Blog Arşivi

GEZİ YAZILARIM

Hoşgeldiniz





Translate

Eğitimle ilgisi var mı dersiniz?

Nasıl bir toplum olduk biz böyle?



Her gün, basında çıkan yeni cinayet ya da yaralama haberleri ile irkiliyorum…


Sabah-akşam dayak attığı karısını, evi terk etti diye yolun ortasında bıçaklayan/ kurşunlayan koca tipine;


Erkek arkadaşına mesaj attı diye, kız kardeşini göz kırpmadan katleden ağabeylere;


Bakkala alışverişe ya da komşuya oturmaya gitti diye komaya sokulan kadınlarla ilgili haberlere; toplum olarak alıştık sanki. Doğru dürüst tepki bile vermiyoruz.


Ara sıra “kadına şiddete hayır” diye bağırıyor, pankart açıyoruz. Sonrasında yine eski tas, eski hamam…






Kadına şiddetin yanı sıra, hemen her gün; “Neden yan baktın? Neden benim yerime park ettin? Neden beni solladın?” “Topun bahçeme kaçtı” gibi sudan sebeplerle, insanlar birbirini kurşunluyor, bıçaklıyor artık. Gazetelerin üçüncü sayfası hiç boş kalmıyor.






***






Geçen gün basında, yine beni şaşkına çeviren bir haber vardı. Çağlayan’daki İstanbul Adalet Sarayı girişinde, x-ray cihazında tespit edilerek alınan, daha sonra sahiplerince unutulan; delici, kesici aletlerin sayısı bin 575 idi.
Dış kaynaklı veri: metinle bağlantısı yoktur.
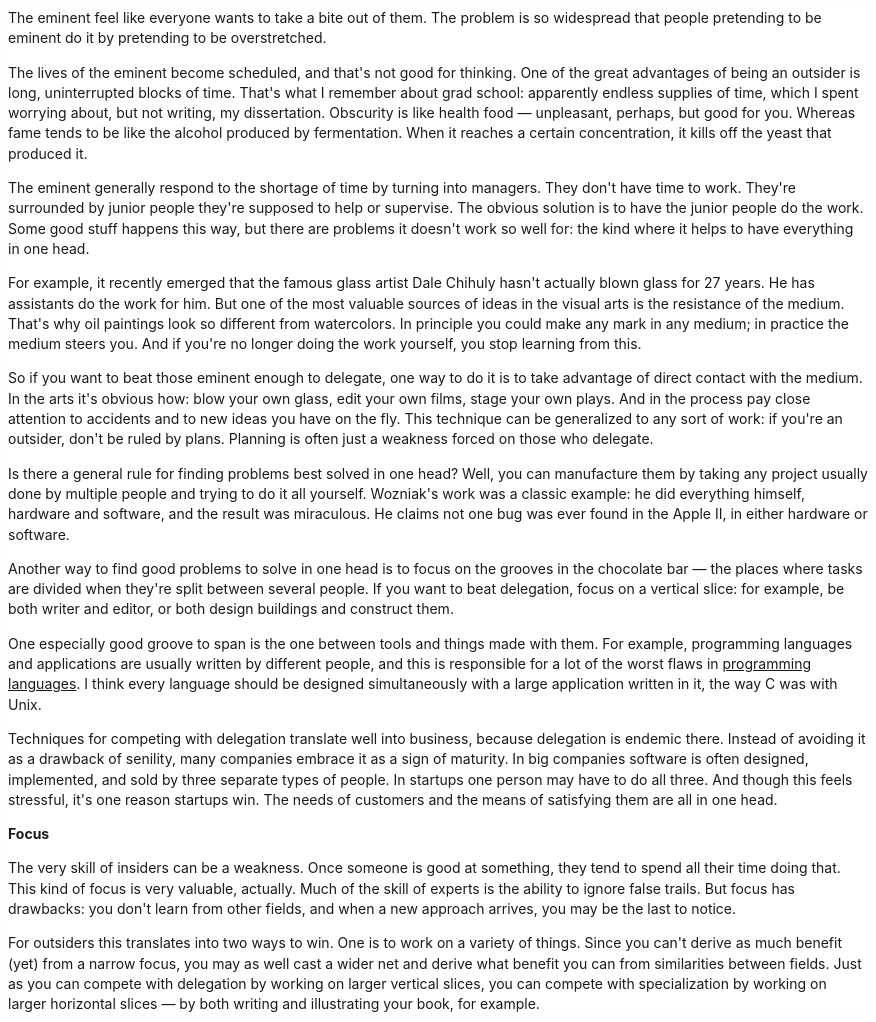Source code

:The eminent feel like everyone wants to take a bite out of them. The problem is so widespread that people pretending to be eminent do it by pretending to be overstretched.  
  
The lives of the eminent become scheduled, and that's not good for thinking. One of the great advantages of being an outsider is long, uninterrupted blocks of time. That's what I remember about grad school: apparently endless supplies of time, which I spent worrying about, but not writing, my dissertation. Obscurity is like health food — unpleasant, perhaps, but good for you. Whereas fame tends to be like the alcohol produced by fermentation. When it reaches a certain concentration, it kills off the yeast that produced it.  
  
The eminent generally respond to the shortage of time by turning into managers. They don't have time to work. They're surrounded by junior people they're supposed to help or supervise. The obvious solution is to have the junior people do the work. Some good stuff happens this way, but there are problems it doesn't work so well for: the kind where it helps to have everything in one head.  
  
For example, it recently emerged that the famous glass artist Dale Chihuly hasn't actually blown glass for 27 years. He has assistants do the work for him. But one of the most valuable sources of ideas in the visual arts is the resistance of the medium. That's why oil paintings look so different from watercolors. In principle you could make any mark in any medium; in practice the medium steers you. And if you're no longer doing the work yourself, you stop learning from this.  
  
So if you want to beat those eminent enough to delegate, one way to do it is to take advantage of direct contact with the medium. In the arts it's obvious how: blow your own glass, edit your own films, stage your own plays. And in the process pay close attention to accidents and to new ideas you have on the fly. This technique can be generalized to any sort of work: if you're an outsider, don't be ruled by plans. Planning is often just a weakness forced on those who delegate.  
  
Is there a general rule for finding problems best solved in one head? Well, you can manufacture them by taking any project usually done by multiple people and trying to do it all yourself. Wozniak's work was a classic example: he did everything himself, hardware and software, and the result was miraculous. He claims not one bug was ever found in the Apple II, in either hardware or software.  
  
Another way to find good problems to solve in one head is to focus on the grooves in the chocolate bar — the places where tasks are divided when they're split between several people. If you want to beat delegation, focus on a vertical slice: for example, be both writer and editor, or both design buildings and construct them.  
  
One especially good groove to span is the one between tools and things made with them. For example, programming languages and applications are usually written by different people, and this is responsible for a lot of the worst flaws in [programming languages](hundred.html). I think every language should be designed simultaneously with a large application written in it, the way C was with Unix.  
  
Techniques for competing with delegation translate well into business, because delegation is endemic there. Instead of avoiding it as a drawback of senility, many companies embrace it as a sign of maturity. In big companies software is often designed, implemented, and sold by three separate types of people. In startups one person may have to do all three. And though this feels stressful, it's one reason startups win. The needs of customers and the means of satisfying them are all in one head.  
  
 **Focus**  
  
The very skill of insiders can be a weakness. Once someone is good at something, they tend to spend all their time doing that. This kind of focus is very valuable, actually. Much of the skill of experts is the ability to ignore false trails. But focus has drawbacks: you don't learn from other fields, and when a new approach arrives, you may be the last to notice.  
  
For outsiders this translates into two ways to win. One is to work on a variety of things. Since you can't derive as much benefit (yet) from a narrow focus, you may as well cast a wider net and derive what benefit you can from similarities between fields. Just as you can compete with delegation by working on larger vertical slices, you can compete with specialization by working on larger horizontal slices — by both writing and illustrating your book, for example.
Ne kadar sürede diye soracak olursanız sadece on ayda!


Bu sayı unutulan aletlerin sayısı, bir de geri alınanları düşünürsek, sayı daha da artacaktır.






***






Bıçak, çakı, tornavida ve benzeri delici aletleri taşımak ne zamandan beri moda oldu? Bilmiyorum ancak gördüğüm, duyduğum kadarıyla; ilkokul çağına kadar inmiş durumda.






Geçtiğimiz günlerde, liseli bir çocuk, tasdiknamesini almak için okuluna gittiğinde, öğretmenini bıçakladı. Bu haberi okuduğumda içim cız etti açıkçası.


Sebebi ne olursa olsun; bir öğretmene, öğrencisi nasıl bıçak çekilebilirdi? Aklım almadı…


Bırakın bıçak çekmeyi düşünebilmeyi; öğretmenlerimin karşısında, elimi ayağımı nereye koyacağımı bilemiyorum hala...






***






Geçtim ülke genelini; sadece geçen hafta bizim kentimizdeki ölümlere, yaralanmalara baktığımızda bile, ürkütücü bir durum ortaya çıkıyor. Üstelik bu ölüm ve yaralamalara hasımları değil, en yakınları sebep oluyor.


Gün geçtikçe psikopatlaşıyor muyuz? Bilmiyorum ama her geçen gün ruhsatlı/ ruhsatsız ateşli silahların yanı sıra; kesici, delici aletlerde taşımaya başladı insanlar. Kızdı mı, sinirlendi mi; batırıveriyorlar.






***


Neden insanlar, başkalarının haklarına saygılı olmayı, kendi özgürlüğünün bittiği yerde başkasının özgürlüğünün başladığını bilmiyor?


Neden sadece kendini düşünüp, bencilce hareket ediyor?


Neden?


Eğitimle bir ilgisi var mı dersiniz?